Your task is to filter the entries and copy every line containing the string "gallgångscancer".

BEGIN TASK MATERIAL

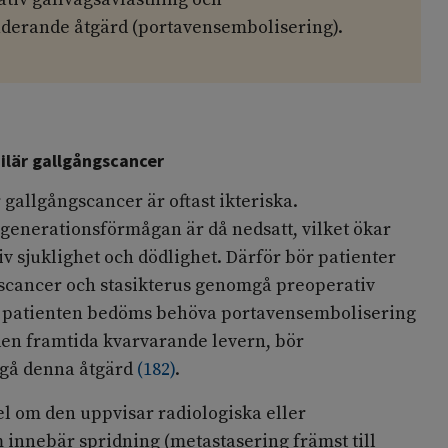
derande åtgärd (portavensembolisering).
hilär gallgångscancer
 gallgångscancer är oftast ikteriska.
generationsförmågan är då nedsatt, vilket ökar
iv sjuklighet och dödlighet. Därför bör patienter
scancer och stasikterus genomgå preoperativ
m patienten bedöms behöva portavensembolisering
den framtida kvarvarande levern, bör
egå denna åtgärd
(
182
)
.
l om den uppvisar radiologiska eller
 innebär spridning (metastasering främst till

END TASK MATERIAL

ANSWER SECTION —
hilär gallgångscancer
 gallgångscancer är oftast ikteriska.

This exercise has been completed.